In a nutshell: Commit → Tests → Deploy → Monitor

So how do you incrementally build out such a complicated pipeline? Here are the four options I recommend:

Just ship it.

Automate your deployment. Deploy to production on commit. Worry about tests when your regressions become costly. Use root cause analysis to drive further investment in your pipeline.

  • Pro: Quickest path to getting value out of CD
  • Pro: Easy to do when project is starting
  • Con: Expect heightened regression rate until automated testing/monitoring catches up with deploy rate. Best for: startups, brand new pre-customer software, software where regressions are relatively cheap. Remember: If you have no users, regressions are free!

Ship to staging first.

Automate your deployment. Deploy to staging servers instead of production.
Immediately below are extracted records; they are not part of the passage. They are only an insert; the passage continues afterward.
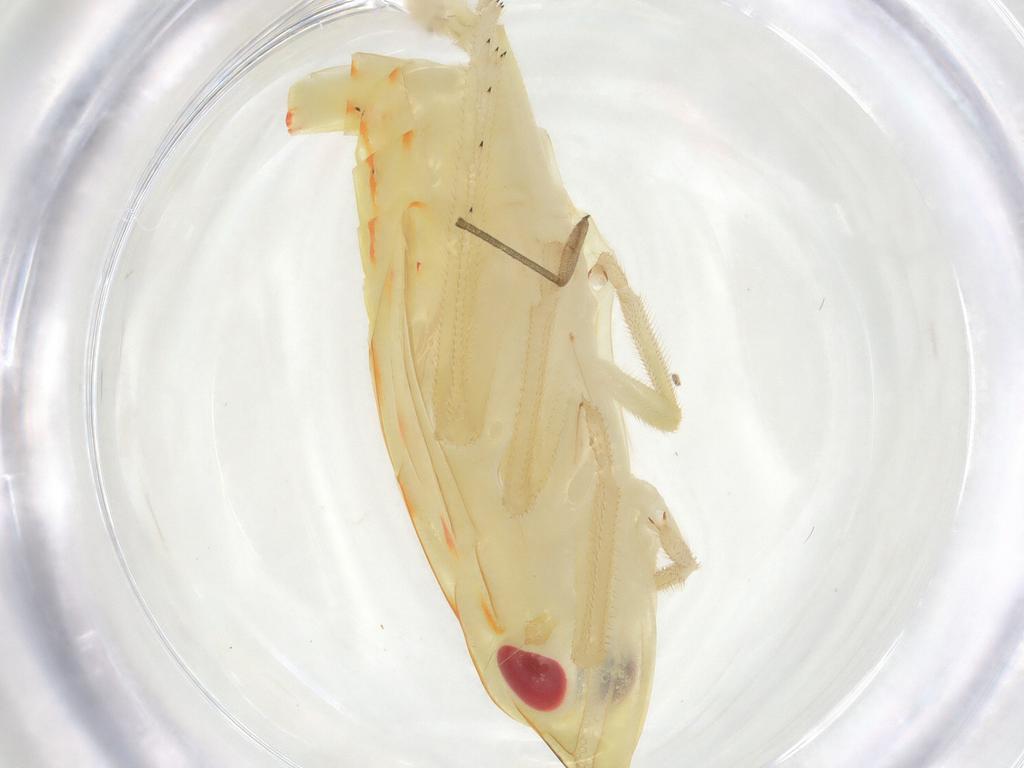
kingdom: Animalia
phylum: Arthropoda
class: Insecta
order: Hemiptera
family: Tropiduchidae
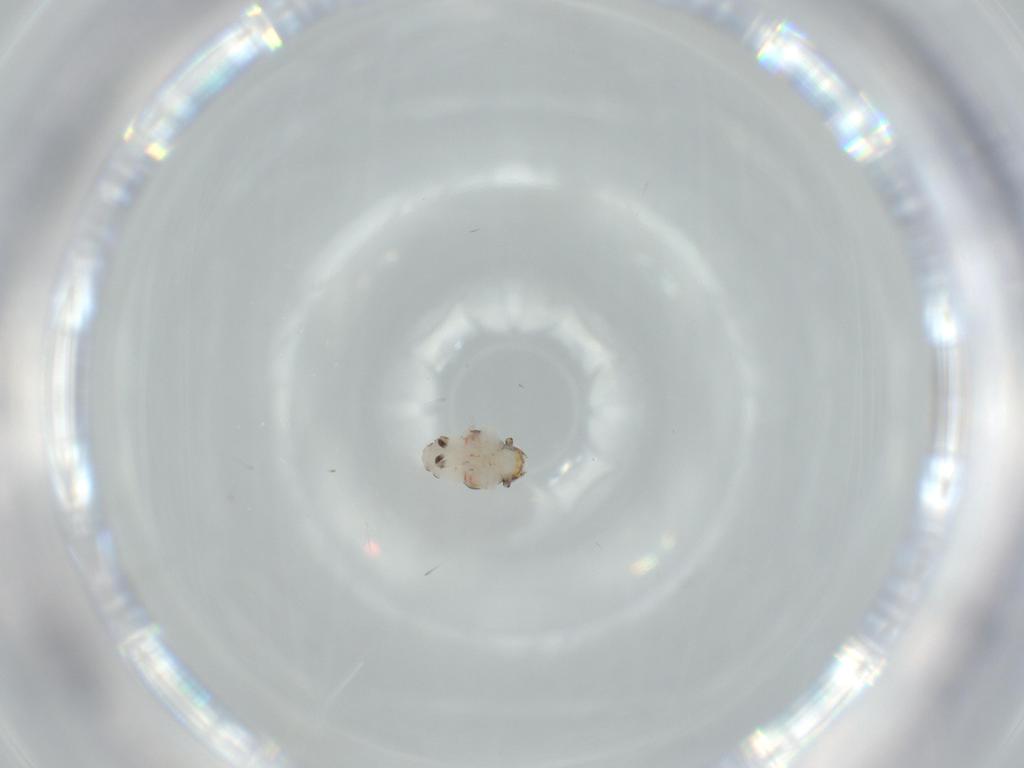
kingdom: Animalia
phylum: Arthropoda
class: Insecta
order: Hemiptera
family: Nogodinidae
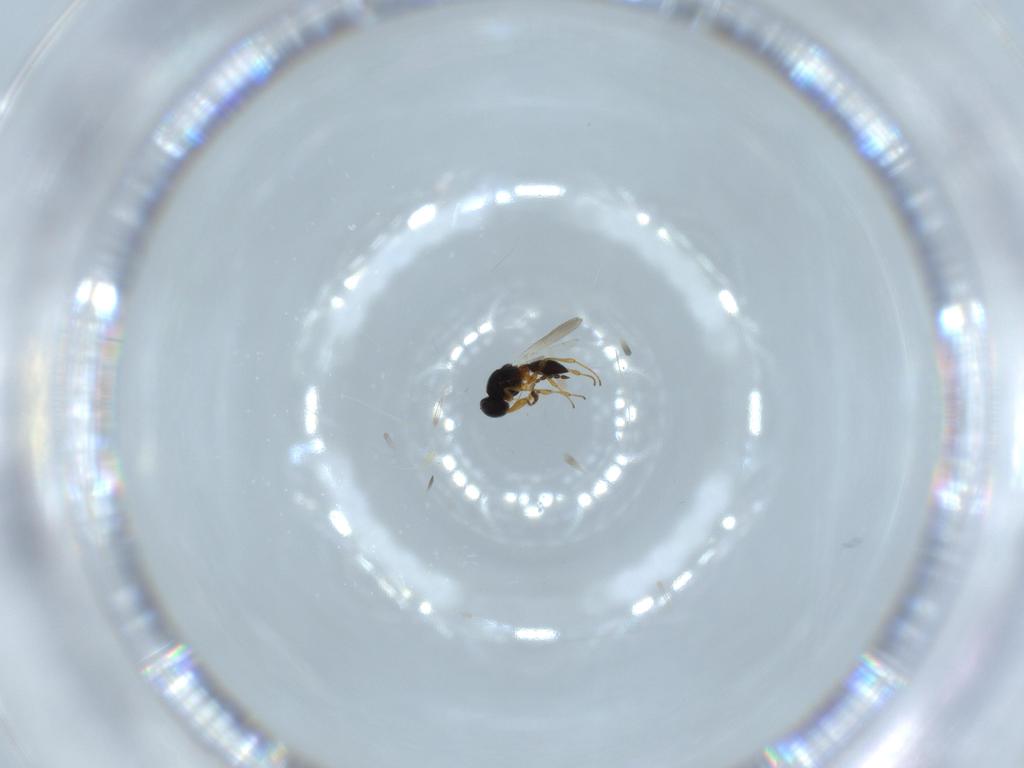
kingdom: Animalia
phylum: Arthropoda
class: Insecta
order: Hymenoptera
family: Platygastridae
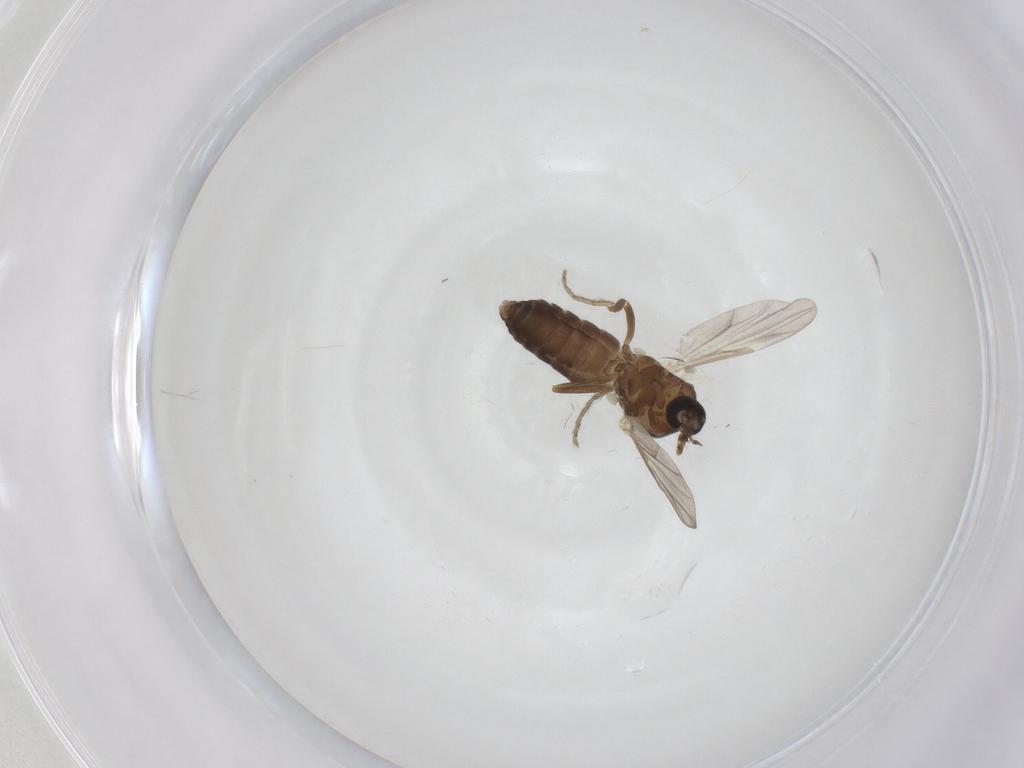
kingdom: Animalia
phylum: Arthropoda
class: Insecta
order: Diptera
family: Ceratopogonidae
Treat staging failures like as if they were production failures. Slowly build up your automated test coverage, and application monitoring/alerting. When comfortable with the regression rate in staging, start continuously deploying to production.

  • Pro: Easiest to sell to conservative stakeholders
  • Pro: No risk of continuous deployment causing regressions in production.
  • Con: Regressions often won’t be caught in staging, giving a false understanding of regression rate. This is a big deal. Your staging servers won’t have real users hitting real edge cases, and they probably won’t have the traffic, data size, scalability issues or reliability measurement of your actual production servers. You will regress in all of these areas without knowing it. This all leads to a false confidence in the abilities of your continuous deployment pipeline.
  • Con: The cost of building out the whole continuous deployment pipeline, without the return of the feedback of deploying to production. Best for: proving methodology to conservative stakeholders, projects with existing staging deployment that is regularly tested, and dipping toes in the continuous deployment waters.
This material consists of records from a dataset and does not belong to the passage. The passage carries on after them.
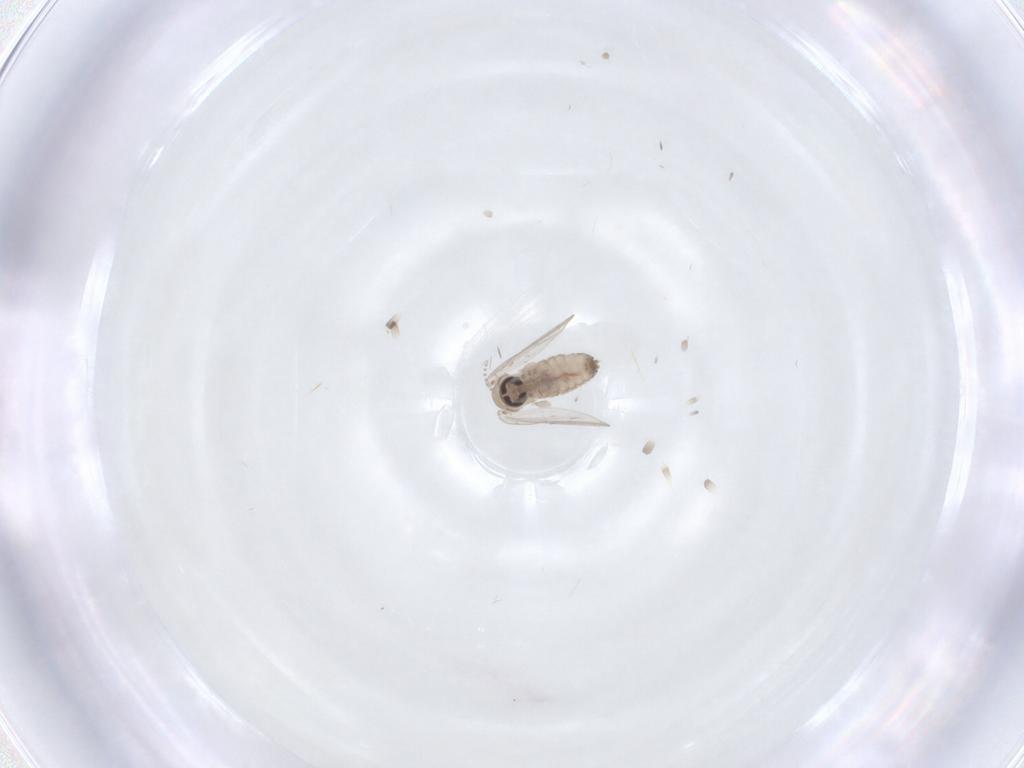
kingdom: Animalia
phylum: Arthropoda
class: Insecta
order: Diptera
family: Psychodidae
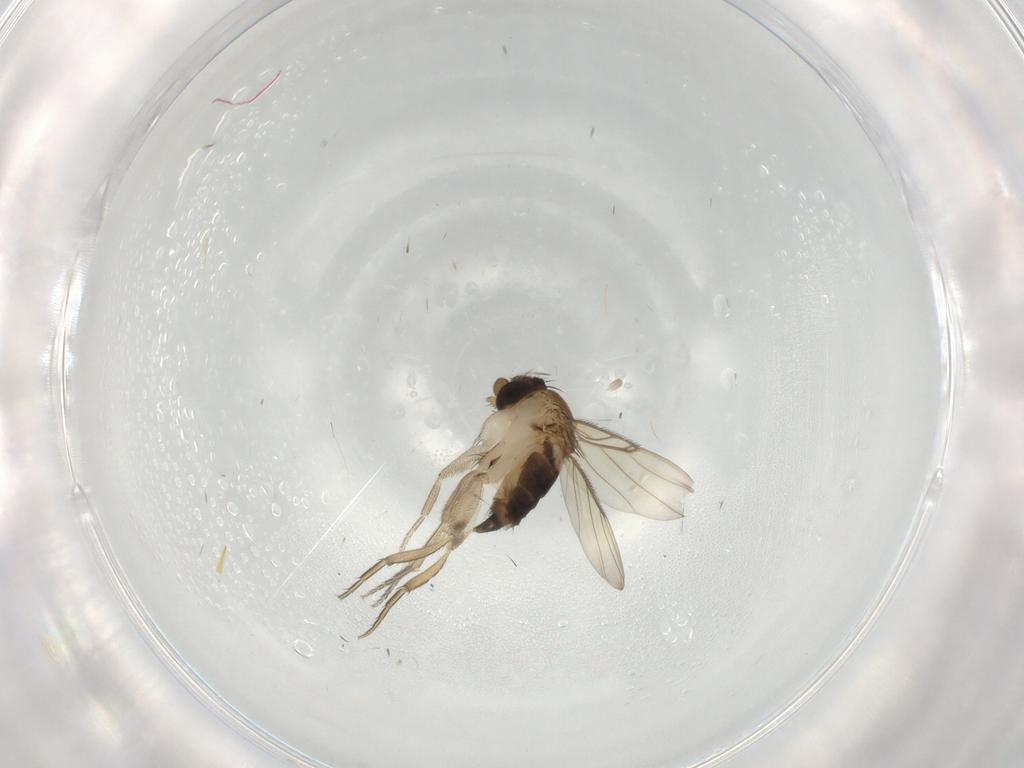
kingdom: Animalia
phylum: Arthropoda
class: Insecta
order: Diptera
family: Phoridae
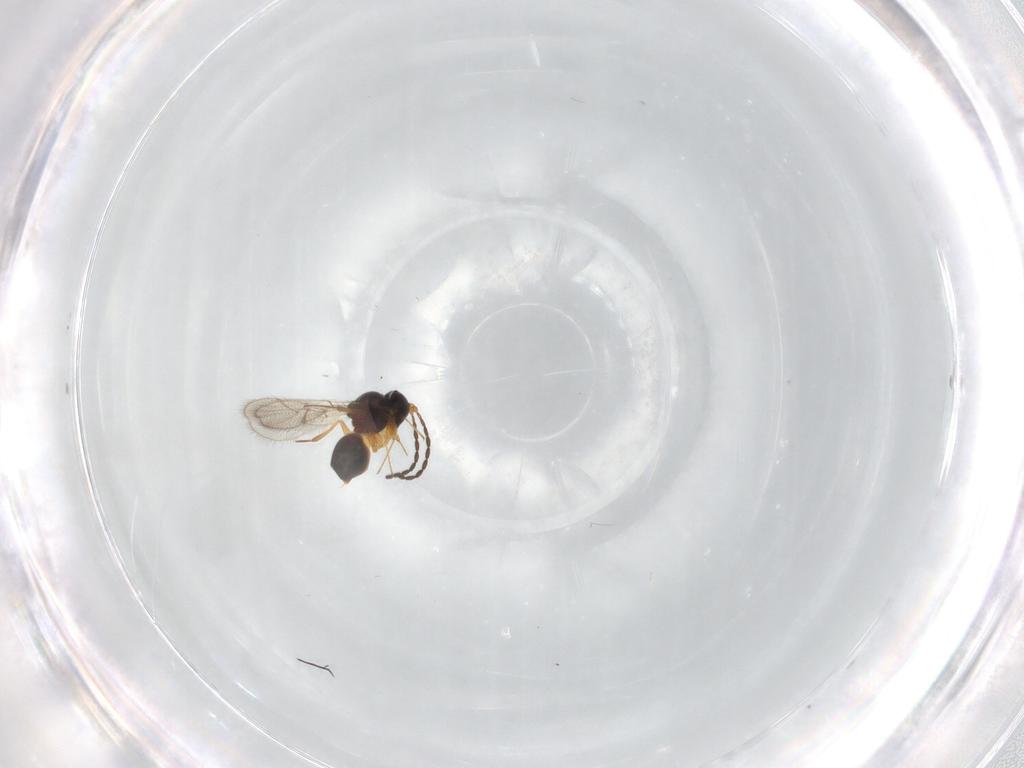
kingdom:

Ship a low risk area first.

Automate deployment of a low-risk area. As infrastructure is built out / regression rate drops, roll out automated deploy to other areas.

  • Pro: Real learnings, real continuous deployment
  • Pro: Minimal risk of costly regressions
  • Con: Low-risk areas are often able to have regressions without Q/A or customers noticing, leading to slow feedback cycle
  • Con: Requires that you have or build a well isolated area of your codebase. Best for: proving methodology to less conservative stakeholders, projects with isolated low-risk code areas, and utilizing continuous deployment infrastructure as it’s built.
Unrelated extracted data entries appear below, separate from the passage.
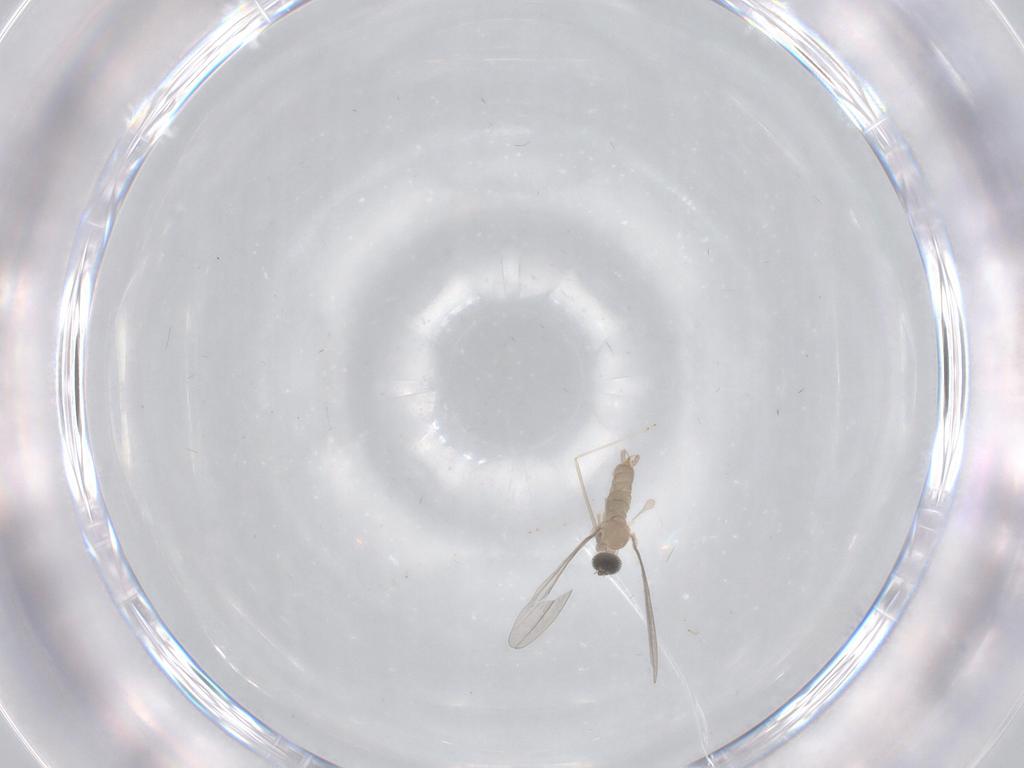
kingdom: Animalia
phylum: Arthropoda
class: Insecta
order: Diptera
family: Cecidomyiidae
Ship your highest-risk area first.

Automate deployment of your highest-risk area (i.e. billing). Build out the full continuous deployment pipeline for your riskiest area, including a large automated test suite. This means significant up front investment, but If continuous deployment works for your company’s highest risk area then you’ve proven it will work everywhere else. While this approach sounds crazy, if your company decides continuous deployment is critical to it’s success then nailing continuous deployment for your highest-risk area makes the rest of adoption a downhill battle instead of an uphill one.

  • Pro: Real learnings, real continuous deployment
  • Pro: Once successful, rolling out to the rest of the company should be an easy sell
  • Pro: Easiest to measure before/after regression rates accurately
  • Con: Must build significant automated testing, alerting, monitoring and deploy/rollback infrastructure up front
  • Con: Regressions will be more expensive Best for: top-down mandate to build and invest in continuous deployment, proving methodology beyond doubt in large organizing, organizations large enough to devote team to implementing continuous deployment, and moving large organization to continuous deployment as fast as possible.

Which of these options is right for you comes down to some combination of risk-adversity and organization size. While the overall cost of building out the full pipeline might be significant, you should be able to choose a method from above and invest in your pipeline while you continue to successfully ship your product. The important part is gaining proportional return as you invest in your infrastructure, allowing you to reap benefits from continuous deployment as soon as possible.

So what are you waiting for? Get started already!